Un copropriétaire agit en nullité de plein droit du mandat de syndic faute pour celui-ci d’avoir respecté ses obligations en matière d’ouverture d’un compte bancaire séparé.
La cour d’appel déclare la demande irrecevable : elle retient qu’il n’a pas qualité à agir pour soutenir ce moyen de nullité pour la période antérieure à la date à laquelle il est devenu copropriétaire, le 28 février 2013, alors qu’à cette date, le syndic était titulaire d’un compte séparé qui avait été ouvert au plus tard le 3 juillet 2012.
L’arrêt est cassé : la demande était recevable dès lors que l’intéressé avait acquis la qualité de copropriétaire au jour de l’introduction de la demande.
A noter :
La précision est nouvelle. Le syndic est chargé d’ouvrir, dans l’établissement bancaire de son choix, un compte séparé au nom du syndicat, sur lequel sont versées sans délai toutes les sommes ou valeurs reçues au nom ou pour le compte du syndicat et ce compte ne peut faire l’objet ni d’une convention de fusion ni d’une compensation avec tout autre compte (Loi 65-557 du 10-7-1965 art. 18). La méconnaissance par le syndic de cette obligation emporte la nullité de plein droit de son mandat à l’expiration du délai de 3 mois suivant sa désignation. Avant la loi Alur du 24 mars 2014, entrée en vigueur sur ce point le 24 mars 2015, l’assemblée générale pouvait dispenser, à la majorité de l’article 25, le syndic de cette obligation. Cette possibilité a été supprimée par l’ordonnance 2019-11101 du 30 octobre 2019, entrée en vigueur sur ce point le 31 décembre 2020. Une telle dispense est néanmoins demeurée possible lorsque le syndicat comportait au plus quinze lots.
L’obligation d’ouverture d’un compte séparé a pour but de permettre une gestion autonome et donc plus saine de chaque copropriété, et préserve les copropriétés des difficultés de gestion susceptibles de survenir en cas de défaillance du syndic.
Si le syndic ne procède pas, dans le délai de 3 mois suivant sa désignation, à l’ouverture du compte séparé, alors qu’il n’en a pas été dispensé (lorsque c’était encore possible), son mandat est nul de plein droit (Cass. 3e civ. 8-4-2009 n° 08-11.965 FS-PB : BPIM 3/09 inf. 228 ; Cass. 3e civ. 16-3-2011 n° 10-14.005 FS-PBI : BPIM 3/11 inf. 229).
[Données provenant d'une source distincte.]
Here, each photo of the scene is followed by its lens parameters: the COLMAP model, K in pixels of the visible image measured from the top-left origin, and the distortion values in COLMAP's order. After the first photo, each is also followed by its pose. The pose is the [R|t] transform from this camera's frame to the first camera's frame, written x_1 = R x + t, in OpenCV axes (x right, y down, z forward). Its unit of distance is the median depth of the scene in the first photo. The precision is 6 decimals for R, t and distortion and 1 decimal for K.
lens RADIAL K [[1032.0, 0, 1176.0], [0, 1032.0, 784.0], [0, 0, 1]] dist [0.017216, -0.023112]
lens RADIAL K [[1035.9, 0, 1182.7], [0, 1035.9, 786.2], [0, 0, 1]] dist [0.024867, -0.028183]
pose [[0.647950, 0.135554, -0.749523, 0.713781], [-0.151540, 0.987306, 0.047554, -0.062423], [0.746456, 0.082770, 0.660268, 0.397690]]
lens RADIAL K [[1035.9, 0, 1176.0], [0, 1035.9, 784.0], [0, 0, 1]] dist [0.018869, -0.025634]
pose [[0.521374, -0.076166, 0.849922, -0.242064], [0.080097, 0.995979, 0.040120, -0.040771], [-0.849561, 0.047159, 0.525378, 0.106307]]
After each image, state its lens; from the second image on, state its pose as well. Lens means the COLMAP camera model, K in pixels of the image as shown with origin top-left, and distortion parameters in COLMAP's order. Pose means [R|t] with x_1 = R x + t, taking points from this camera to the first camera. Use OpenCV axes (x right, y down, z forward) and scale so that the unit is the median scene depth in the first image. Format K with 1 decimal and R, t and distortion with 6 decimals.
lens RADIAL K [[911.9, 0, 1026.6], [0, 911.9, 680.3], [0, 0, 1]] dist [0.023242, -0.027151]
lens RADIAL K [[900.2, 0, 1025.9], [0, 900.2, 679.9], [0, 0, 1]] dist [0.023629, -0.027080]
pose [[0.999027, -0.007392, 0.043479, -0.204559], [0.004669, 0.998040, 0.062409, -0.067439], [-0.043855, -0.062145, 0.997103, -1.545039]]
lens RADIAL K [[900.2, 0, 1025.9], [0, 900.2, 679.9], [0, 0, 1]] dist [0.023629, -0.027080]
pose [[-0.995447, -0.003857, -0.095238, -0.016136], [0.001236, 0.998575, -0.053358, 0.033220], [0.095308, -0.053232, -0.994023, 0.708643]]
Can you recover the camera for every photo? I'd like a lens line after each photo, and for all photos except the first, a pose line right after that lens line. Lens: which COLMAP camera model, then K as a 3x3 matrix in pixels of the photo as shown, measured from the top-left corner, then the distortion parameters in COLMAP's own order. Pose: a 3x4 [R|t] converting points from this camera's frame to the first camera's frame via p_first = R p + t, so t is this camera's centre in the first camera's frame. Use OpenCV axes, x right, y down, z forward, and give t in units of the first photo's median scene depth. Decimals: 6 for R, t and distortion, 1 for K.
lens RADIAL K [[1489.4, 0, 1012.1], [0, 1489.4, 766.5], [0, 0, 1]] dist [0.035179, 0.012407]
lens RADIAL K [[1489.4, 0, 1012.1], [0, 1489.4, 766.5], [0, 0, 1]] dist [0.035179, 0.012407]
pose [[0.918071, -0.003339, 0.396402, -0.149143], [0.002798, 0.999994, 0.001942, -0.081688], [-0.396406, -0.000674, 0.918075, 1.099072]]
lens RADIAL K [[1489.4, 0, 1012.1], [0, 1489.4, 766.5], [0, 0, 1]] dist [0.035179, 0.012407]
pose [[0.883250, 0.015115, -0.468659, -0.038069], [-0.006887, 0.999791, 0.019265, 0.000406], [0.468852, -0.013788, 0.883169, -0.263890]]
Sous réserve de la validité des actes passés avec les tiers de bonne foi, cette nullité rétroagit au jour de la désignation du syndic. L’action en constatation de la nullité de plein droit du mandat du syndic ne s’analysant pas en une action en contestation de l’assemblée générale ayant désigné le syndic, elle n’est pas soumise au délai de forclusion prévu à l’article 42, al. 2 de la loi de 1965 (Cass. 3e civ. 19-11-2014 n° 13-21.399 FS-PB : BPIM 1/15 inf. 62) mais à celui de 10 ans prévu, avant l’entrée en vigueur de la loi 2018-1021 du 23 novembre 2018, par le premier alinéa du même article (Cass. 3e civ. 9-11-2017 n° 16-20.752 FS-D : BPIM 1/18 inf. 65).
Un copropriétaire est-il recevable à agir en nullité du mandat de syndic lorsque cette nullité est fondée sur un fait antérieur à l’acquisition de sa qualité de copropriétaire ? Ou seule une personne ayant la qualité de copropriétaire au moment de l’apparition de la cause de nullité du mandat a-t-elle qualité et intérêt à se prévaloir d’une telle nullité ? La Cour de cassation opte dans cet arrêt pour la première alternative. Un copropriétaire invoquait, au soutien de sa demande de nullité, le défaut, sans autorisation de l’assemblée générale, d’ouverture d’un compte séparé, à une période antérieure à la date d’acquisition de son lot, puisqu’à cette date, le compte bancaire séparé avait été ouvert. Dès lors qu’il avait bien la qualité de copropriétaire au moment de l’introduction de sa demande en justice, il avait qualité et intérêt à agir pour invoquer la nullité de plein droit, non régularisable et donc persistante, du mandat du syndic résultant de la méconnaissance de son obligation d’ouverture d’un compte séparé.